The title actually comes from a slave-era spiritual, which only further highlights the tragic ways that African Americans have been inflicted by the force of racism across all of its forms for centuries. The contemporary age of Trump is sadly not unique and so there is a particular irony to be found in the answer to the titular question. For many the answer is whatever they need to do to get by. Whether that be protest, go to work, trawl the streets for teenage kicks, or rehearse for Mardi Gras. For most without the agency of privilege, when the world is on fire it’s just a struggle to not get burnt...

We meet an older small business owner, Judy, whose dive bar is a haunt for locals to tell war-stories from the streets of America. There are Ronald and Titus, two young boys aged 14 and 9 who are trying to pass their days and whose age gap spotlights the evolution of many young men across the early teens. The third story belongs to The New Black Panther Party for Self Defence recruitment and in particular on one member, Kevin, and the eventual protest of the police shooting of a black man. Lastly, although less prominent through the narrative, some time is devoted to the “Mardi Gras Indians” who prepare for their traditional festivities.

Unlike the director’s previous films – works like Low Tide, The Other Side, which played at Cannes, or Stop the Pounding Heart, which found some mild attention on the fringes in 2014 – What You Gonna Do When the World’s on Fire? is filmed in richly evocative black and white from cinematographer Diego Romero Suarez-Llanos, full of deep ink-like shades of black with heavy contrast. It reminded me of Tony Kaye’s Lake of Fire. It is a beautiful film to look at with many arresting images including intensely personal close-ups and in particular the almost freeing joy that can come from dance and movement.

But ultimately, the film conflicted me. I struggled to determine what exactly Minervini’s intent was. Was it to present his subjects as hard working, hard fighting individuals on their own frontlines? I’d believe it if it were.

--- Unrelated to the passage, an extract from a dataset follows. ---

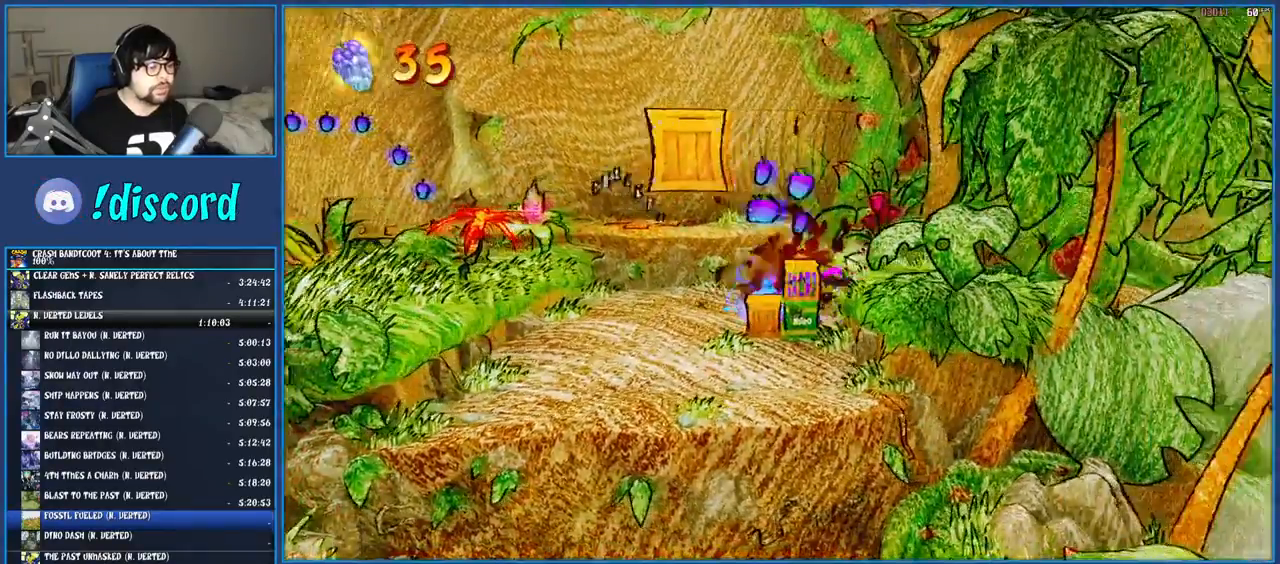
{"buttons": [], "left_stick": "down", "right_stick": "center", "events": [[50, "left_stick", "down"], [233, "R1", "down"], [367, "R1", "up"]]}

However, I also couldn’t erase from my mind how performative the film felt. Perhaps performative isn’t the right word, but the director nonetheless has a style that blurs the line between drama and nonfiction. I have yet to grapple with my feelings over what that may or may not say about his thoughts about his subjects. There is a gloss to What You Gonna Do... that made me question what I was seeing and left me uncertain about it once the end credits rolled.

And then there is the more obvious challenge of its, shall we say, rambling narrative. For all the director’s panache in finding captivating subjects and fleeting moments of vivid grace and profound sadness, the end result is rather frustrating. While its 123-minute runtime has many stretches that superbly observe his subjects as they seek ways to overcome the daily aggressions – micro or otherwise – that come with being black and poor in a place that the world appears to have forgotten, Minervini and editor Marie-Hélène Dozo struggle to mold it into something altogether cohesive. Its two hours feel more like three as its cinematic successes are unwound by its excesses.

Compare this to RaMell Ross’ Hale County This Morning, This Evening, which navigated similar terrain, but was able to make a far greater impact in just 76 minutes and about one tenth of the words. But then perhaps a film with a title as unwieldly in its connotations as What You Gonna Do When the World’s on Fire? should confound, existing in a place of uncertainty. At least, as a work of cinema, it asks questions rather than provides easy answers of arthouse activism.

Release: In limited released from this week.

Oscar chances: After last year's collection of nominees, anything feels possible and it was a big hit out of last year's Venice Film Festival where it won some five or so awards. It will likely be on the branch's list of must sees. It could definitely make the shortlist.